About 2 weeks after the onset of HC (post HCT day 28), total bilirubin was noted to be 5.5 mg/dL (normal 0.2-1.3 mg/dL) with a direct bilirubin of 4.4 mg/dL (normal 0.0-0.2 mg/dL) on routine outpatient follow-up. She underwent an abdominal ultrasound which revealed cholelithiasis without evidence of cholecystitis and hepatomegaly with normal grayscale and doppler evaluation. Her hemoglobin was stable at 9.7 g/dL (normal 11.7-15.7 g/dL) from 10 g/dL the week prior following a red blood cell transfusion. A peripheral blood smear revealed slight normochromic normocytic anemia with red cell regeneration, rare spherocytes (consistent with history of recent red blood cell transfusion), and rare “bite” cells raising the possibility of oxidant hemolysis (Figure 1A). An LDH was elevated at 379 U/L. A direct Coomb’s test was negative. The differential diagnosis based on the peripheral blood smear included G6PD deficiency, severe liver disease, and congenital unstable hemoglobin. Clinical considerations with elevated direct hyperbilirubinemia included post-transplant sinusoidal obstruction syndrome, cholelithiasis and transient TPN-induced hyperbilirubinemia. She had normal coagulation markers (INR, PTT, fibrinogen). As a precaution given cholecystitis, she was restarted on ursodiol at 10 mg/kg/daily. Further testing was negative for above mentioned differential.
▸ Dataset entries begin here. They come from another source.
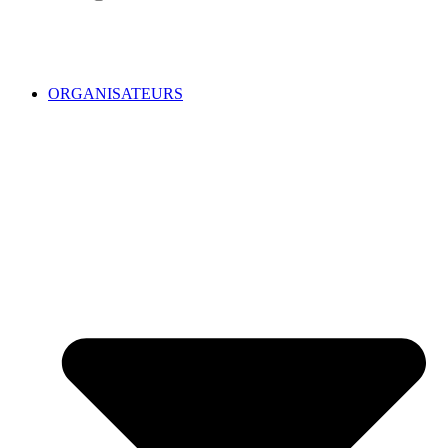
ORGANISATEURS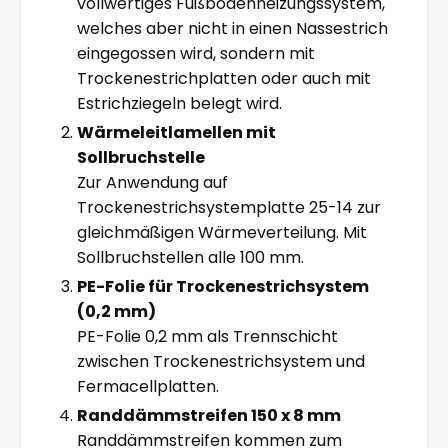
vollwertiges Fußbodenheizungssystem,
welches aber nicht in einen Nassestrich
eingegossen wird, sondern mit
Trockenestrichplatten oder auch mit
Estrichziegeln belegt wird.
Wärmeleitlamellen mit
Sollbruchstelle
Zur Anwendung auf
Trockenestrichsystemplatte 25-14 zur
gleichmäßigen Wärmeverteilung. Mit
Sollbruchstellen alle 100 mm.
PE-Folie für Trockenestrichsystem
(0,2 mm)
PE-Folie 0,2 mm als Trennschicht
zwischen Trockenestrichsystem und
Fermacellplatten.
Randdämmstreifen 150 x 8 mm
Randdämmstreifen kommen zum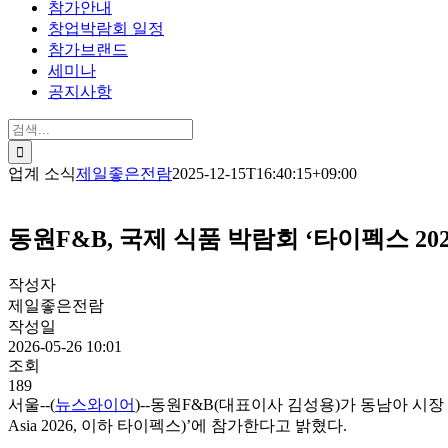
참가안내
창업박람회 일정
참가브랜드
세미나
공지사항
검
색:
업계 소식
제일좋은전람
2025-12-15T16:40:15+09:00
동원F&B, 국제 식품 박람회 ‘타이펙스 20
작성자
제일좋은전람
작성일
2026-05-26 10:01
조회
189
서울--(
뉴스와이어
)--동원F&B(대표이사 김성용)가 동남아 시장 
Asia 2026, 이하 타이펙스)’에 참가한다고 밝혔다.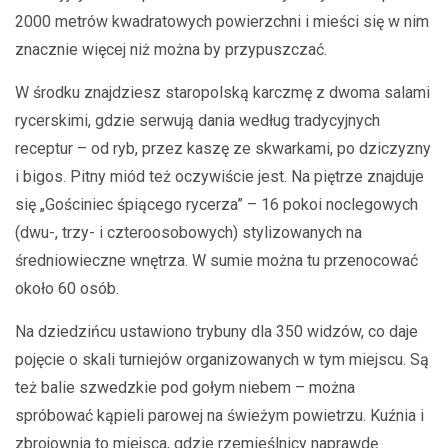
2000 metrów kwadratowych powierzchni i mieści się w nim
znacznie więcej niż można by przypuszczać.
W środku znajdziesz staropolską karczmę z dwoma salami
rycerskimi, gdzie serwują dania według tradycyjnych
receptur – od ryb, przez kaszę ze skwarkami, po dziczyzny
i bigos. Pitny miód też oczywiście jest. Na piętrze znajduje
się „Gościniec śpiącego rycerza” – 16 pokoi noclegowych
(dwu-, trzy- i czteroosobowych) stylizowanych na
średniowieczne wnętrza. W sumie można tu przenocować
około 60 osób.
Na dziedzińcu ustawiono trybuny dla 350 widzów, co daje
pojęcie o skali turniejów organizowanych w tym miejscu. Są
też balie szwedzkie pod gołym niebem – można
spróbować kąpieli parowej na świeżym powietrzu. Kuźnia i
zbrojownia to miejsca, gdzie rzemieślnicy naprawdę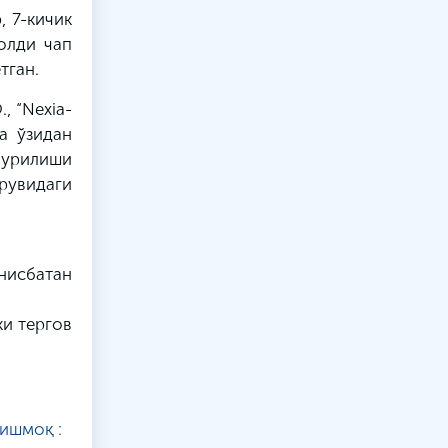
, 7-кичик
олди чап
тган.
, “Nexia-
а ўзидан
 урилиши
рувидаги
нисбатан
ки тергов
ишмоқ :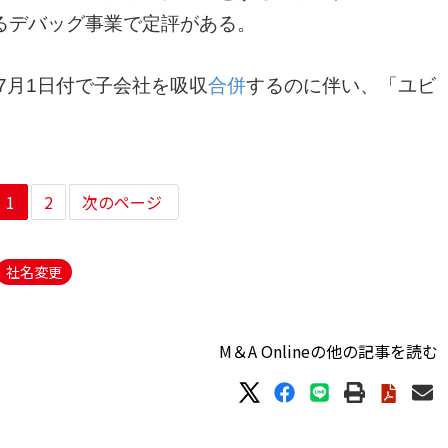
るデバッグ事業で定評がある。
7月1日付で子会社を吸収
合併
するのに伴い、「ユビ
1
2
次のページ
社名変更
M＆A Onlineの他の記事を読む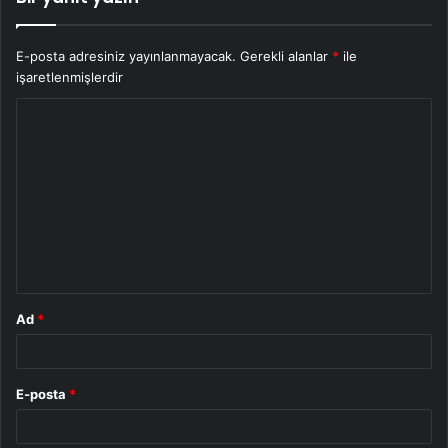
E-posta adresiniz yayınlanmayacak.
Gerekli alanlar
*
ile
işaretlenmişlerdir
Y
o
r
u
m
*
Ad
*
E-posta
*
One week later (post HCT day 34), she continued to have persistent but indirect hyperbilirubinemia (total bilirubin 2.3 mg/dL, indirect bilirubin 2.1 mg/dL), increasing absolute reticulocyte count (195.8 x109/L) and now rapidly declining hemoglobin (7.6 g/dL) requiring 2 units of red blood cell transfusion. The LDH was 341 U/L. The differential included transplant associated thrombotic microangiopathy (TA-TMA), immune mediated cytopenia, medication induced hemolysis (she was also on sulfamethoxazole/trimethoprim which was started a week prior) or evolving acute graft versus host disease (aGVHD). A repeat peripheral blood smear obtained prior to the transfusion was reported as showing overall normocytic marked anemia with ”bite,” ”veil,” and ”apple core” red cells along with morphologic evidence of increased red cell regeneration consistent with Heinz body hemolysis related to phenazopyridine (Figure 1B). At this point, the patient had been utilizing phenazopyridine at a dose of 200 mg PO TID for 43 days consecutively (cumulative dose 28g) and was thus discontinued.
Ten days later (post-HCT day 44), a repeat peripheral blood smear showed minimal residual morphologic evidence of Heinz body hemolysis. Ursodiol was discontinued, hemoglobin improved to 10.1 g/dL, total bilirubin was normal at 1.1 mg/dL, absolute reticulocyte count decreased to 175.2 x109/L and lactate dehydrogenase decreased to 256 U/L. On last review, the patient continues to do well and has not required further red blood cell transfusions. Table 1 and Figure 2 summarizes the patient’s course and lab findings.